Tanto el gobierno del presidente Néstor Kirchner como los empresarios "productivos" del conurbano bonaerense brindan a menudo la impresión de creer que la competitividad del país depende casi exclusivamente de un "dólar alto", o sea, de la tasa de cambio, pero por desgracia el asunto dista de ser tan sencillo. Como acaba de recordarnos el Foro Económico Mundial, el tipo de cambio es sólo un factor entre muchos otros, razón por la que en su ranking más reciente ubicó a la Argentina en el puesto número 85 en una lista de 131 países, lo que significó una caída de 15 escalones porque en el 2006 había ocupado el 70º lugar. Los motivos del descenso abrupto así registrado no constituyen un misterio. Debido al manejo asombrosamente torpe del INDEC en un esfuerzo vano por convencer al público de que la inflación no plantea un problema grave, todas las estadísticas económicas oficiales parecen dudosas, con el resultado de que los empresarios tienen que guiarse por su propio olfato ya que las producidas por consultoras privadas son necesariamente parciales. Asimismo, la notoria falta de transparencia del sector público, la corrupción rampante y el estilo de gestión decididamente personalista de un gobierno que no se siente obligado a rendir cuentas ante nadie han creado un clima de negocios que se ve signado por la desconfianza, de ahí la escasa voluntad de los inversores, tanto los internacionales como los locales, de arriesgarse a pesar de que desde hace varios años muchas empresas han resultado ser muy pero muy rentables.
De acuerdo con el Foro, la deficiencia más notable de la Argentina actual tiene que ver con la calidad institucional, ya que según los responsables de medir su grado de competitividad en el ámbito así supuesto ocupa el puesto número 123 de los 131 países incluidos. Aunque en el transcurso de su campaña electoral la presidenta electa dio a entender que a su juicio es necesario tratar de hacer algo al respecto, sorprendería que estuviera dispuesta a hacer mucho ya que, como descubrió muy pronto su marido, le convendría a ella impedir que el Congreso resucitara y que la Justicia comenzara a funcionar como es debido, porque lo último que querría sería que los parlamentarios y los jueces monitorearan su gestión, negándose a permitirle gobernar por decreto y gastar a su antojo una proporción sustancial del dinero recaudado.

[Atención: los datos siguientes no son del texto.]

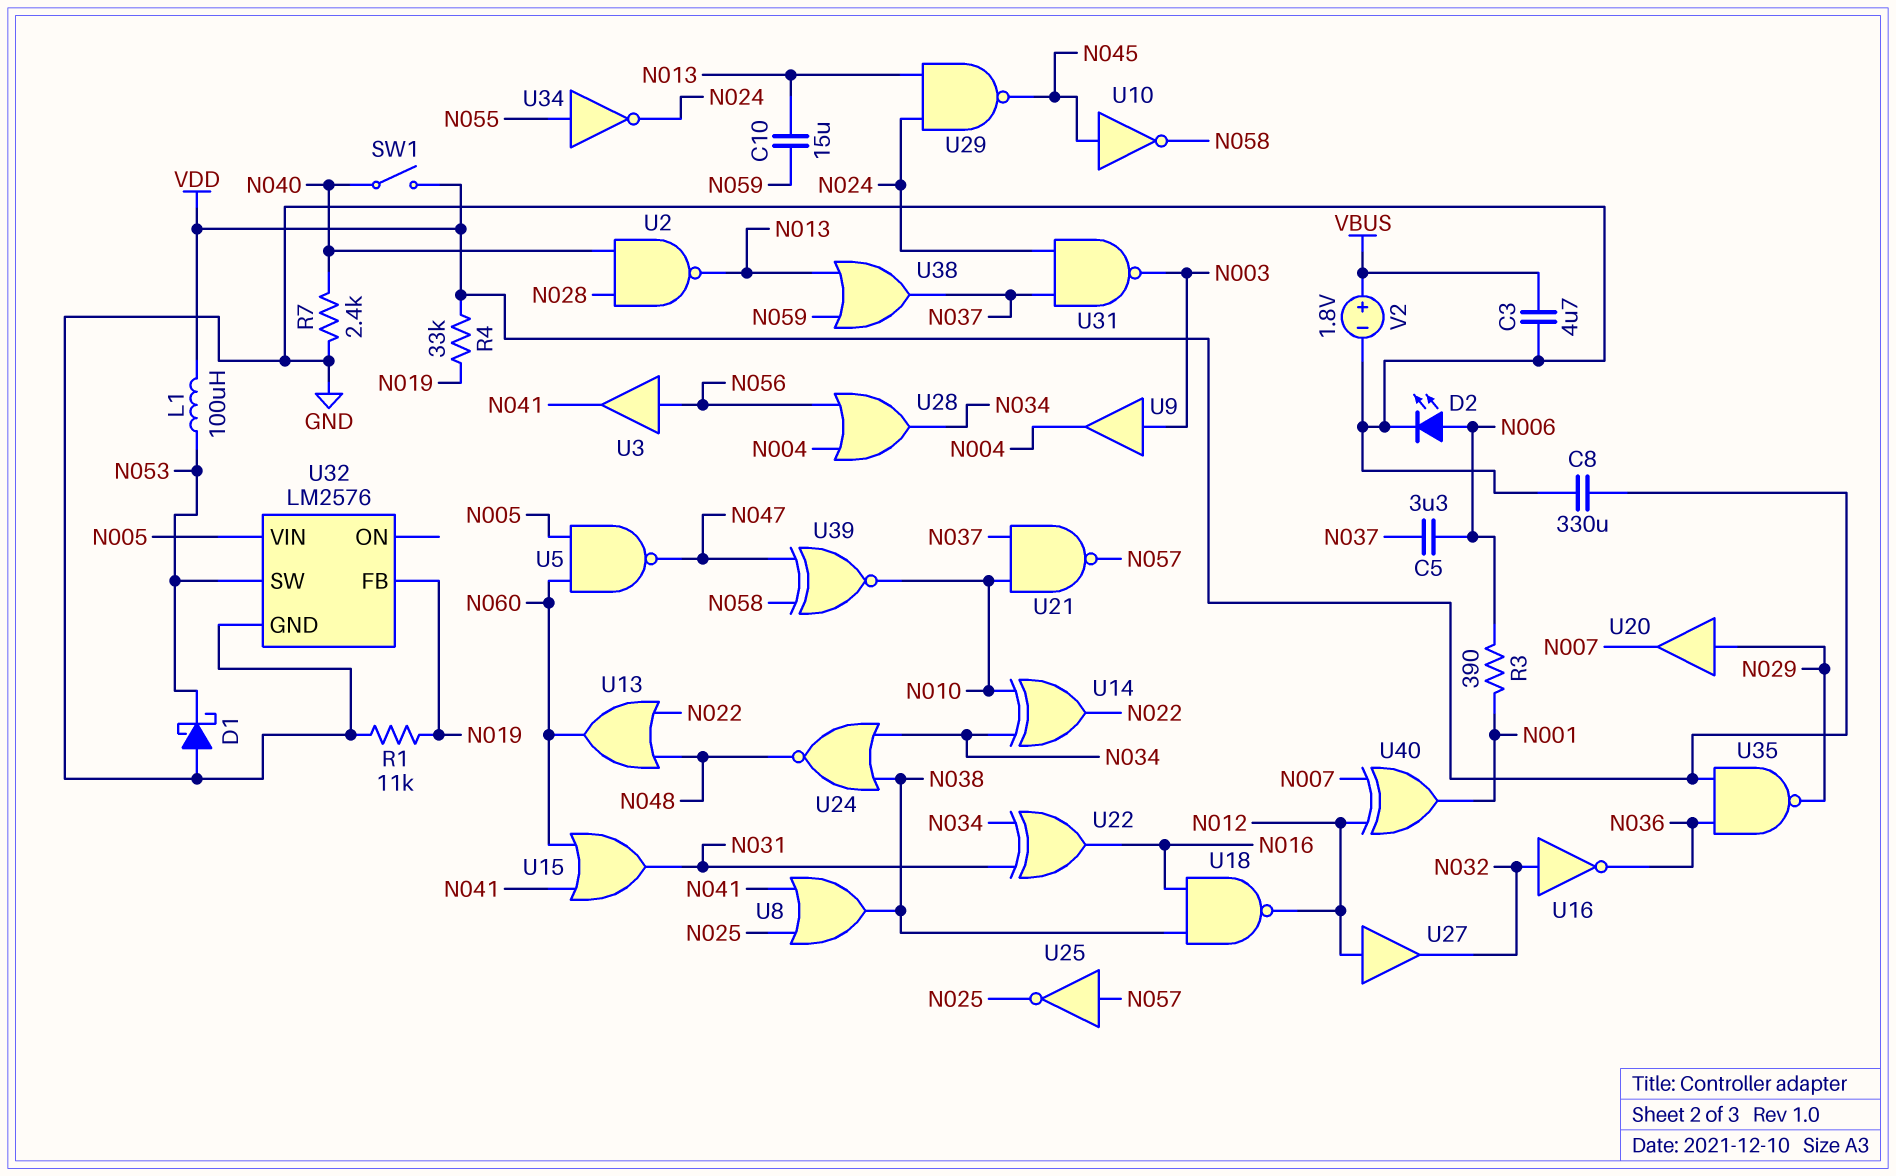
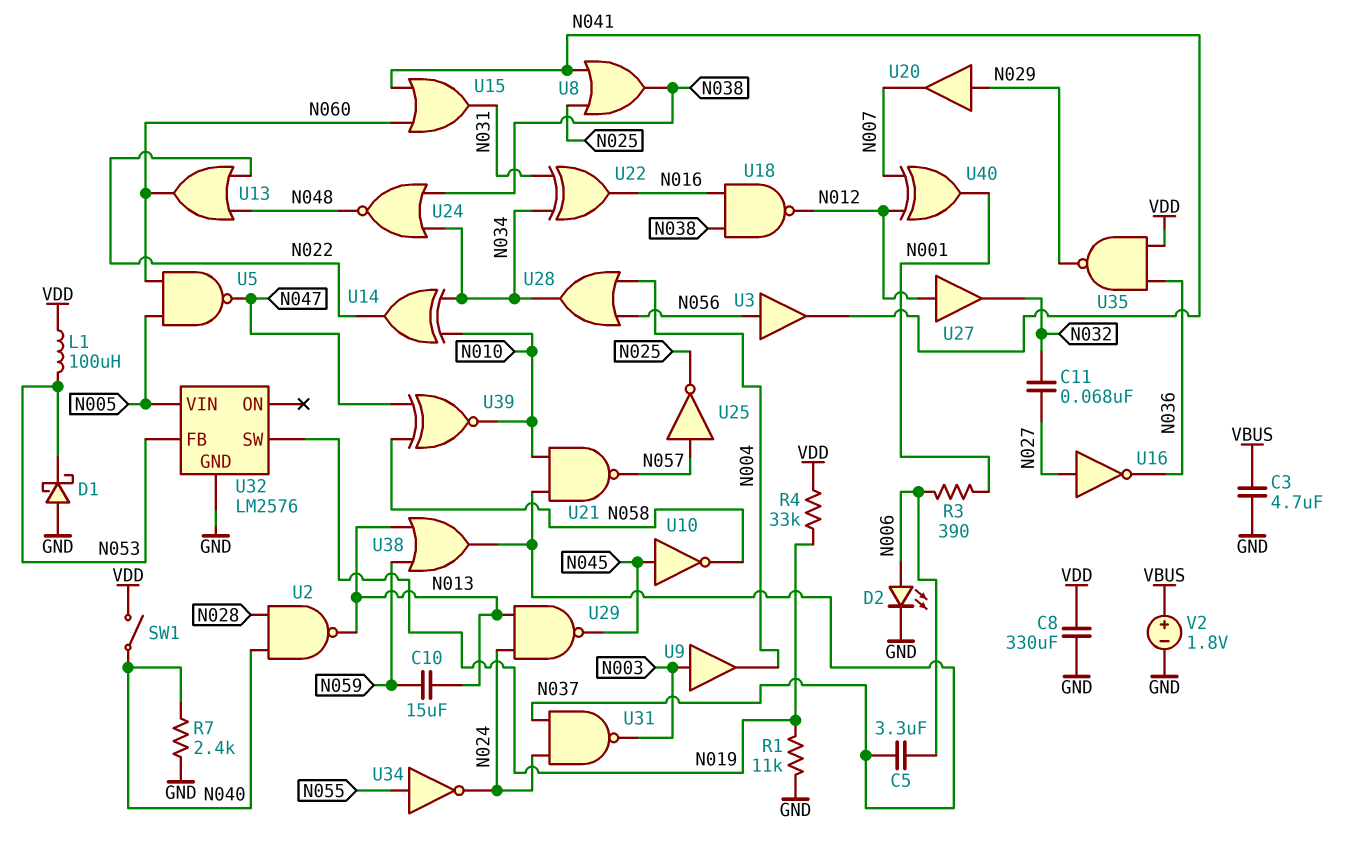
C11: none -> 68nF (N027, N032)
U16: NOT (in N032, out N036) -> NOT (in N027, out N036)
U32 pin FB: N019 -> N053
U32 pin SW: N053 -> N019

Tampoco le convendría a Cristina Fernández de Kirchner que los partidos, comenzando con el Justicialista, se transformaran en organizaciones coherentes cuyos integrantes acataran sus propias reglas. Desde el punto de vista de quien está a cargo del Poder Ejecutivo, cuanto menos poder tengan las demás instituciones, mejor, de modo que en el corto plazo será de su interés aprovechar su posición para desbaratar todas las reformas que se intenten.
El análisis despiadado de la "competitividad" actual del país y por lo tanto de sus perspectivas que hizo el Foro Económico Mundial contrasta de manera llamativa con la visión mucho más optimista del gobierno de Néstor Kirchner y, es de suponer, con la de su sucesora electa. Mientras que los Kirchner dan por descontado que merced al "modelo productivo" que heredaron de Eduardo Duhalde y que hicieron suyo la Argentina continuará creciendo a un ritmo vertiginoso en los próximos años, en el exterior predomina el escepticismo. Mal que nos pese, se prevé que la bonanza excepcional que hemos disfrutado últimamente no tardará en agotarse a causa de los desequilibrios económicos, la inflación creciente, el aumento excesivo del gasto público, las presiones sindicales y la falta de inversiones productivas, sobre todo en el sector energético. Puede que hayan exagerado la importancia de los factores negativos aquellos que piensan que una vez más está por repetirse el conocido ciclo argentino en que un período de expansión promisoria se ve seguido por un colapso traumático pero, a menos que el gobierno de Cristina tome medidas que sirvan para persuadirlos de que por fin el país ha roto con sus tradiciones desafortunadas en la materia, no vendrán las inversiones en escala suficiente como para asegurar que el crecimiento rápido de los últimos años sea más que un repunte pasajero posibilitado por los precios internacionales insólitamente altos que se pagan por los productos del campo.